**EXERCISE INSTRUCTIONS**
Reproduce the passage on SPARQL below, word for word, from "A relational database" up to and including "that matching step.".

A relational database stores rows and columns. SQL joins them. An RDF store keeps triples — subject, predicate, object. SPARQL matches patterns against those triples the way a regular expression matches text: flexible, composable, and ignorant of storage layout.
The conceptual move is straightforward. A SPARQL graph pattern is a set of triple templates where any position can be a variable or a fixed term. The engine finds every assignment of values to variables that makes all templates simultaneously true against the data. That is the entire core idea. Everything else — filtering, aggregating, sorting, constructing new graphs — is built on top of that matching step.
Where SQL asks "give me all rows from the Orders table where customer_id = 42," SPARQL asks "give me every ?subject that has a foaf:knows predicate to at least one ?object whose name matches 'Alice.'" The difference is not just syntax. RDF has no schema that predetermines which predicates a node might have. SPARQL's pattern matching is the only way to navigate that open-ended structure.

**DATA SECTION**
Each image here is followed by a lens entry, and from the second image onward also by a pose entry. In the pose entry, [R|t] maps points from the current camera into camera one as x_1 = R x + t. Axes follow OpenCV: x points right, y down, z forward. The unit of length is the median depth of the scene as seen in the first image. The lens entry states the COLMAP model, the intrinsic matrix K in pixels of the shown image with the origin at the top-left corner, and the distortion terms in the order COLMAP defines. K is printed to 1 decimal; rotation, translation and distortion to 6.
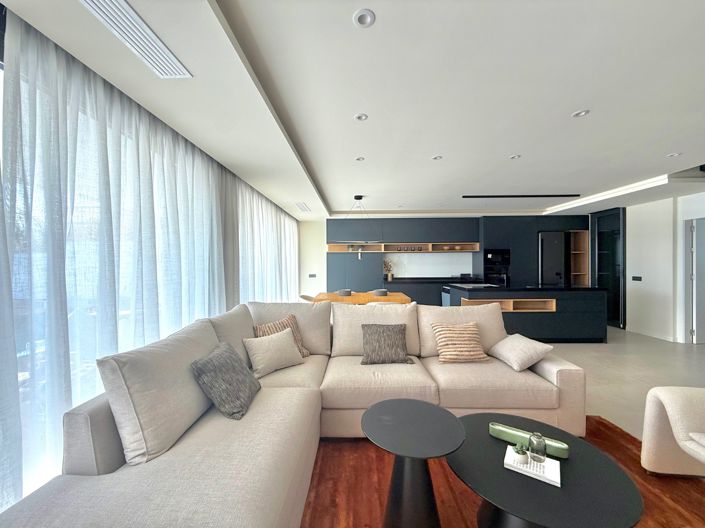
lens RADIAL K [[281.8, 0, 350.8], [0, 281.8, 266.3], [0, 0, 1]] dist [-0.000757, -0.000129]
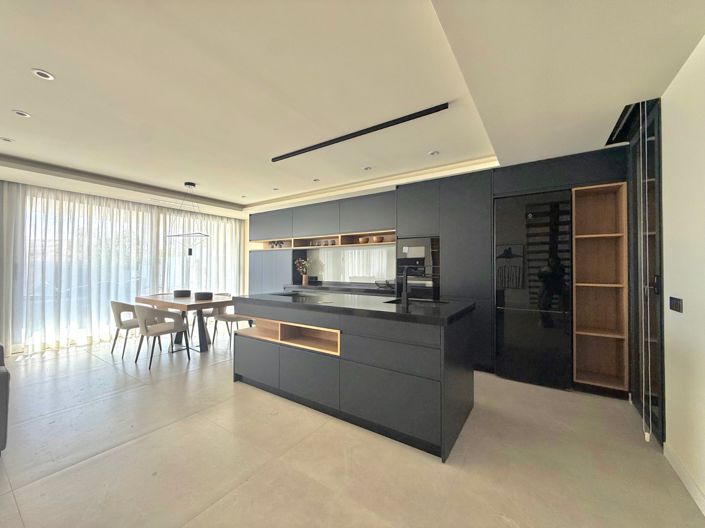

**ANSWER FOR THIS EXERCISE**
A relational database stores rows and columns. SQL joins them. An RDF store keeps triples — subject, predicate, object. SPARQL matches patterns against those triples the way a regular expression matches text: flexible, composable, and ignorant of storage layout.
The conceptual move is straightforward. A SPARQL graph pattern is a set of triple templates where any position can be a variable or a fixed term. The engine finds every assignment of values to variables that makes all templates simultaneously true against the data. That is the entire core idea. Everything else — filtering, aggregating, sorting, constructing new graphs — is built on top of that matching step.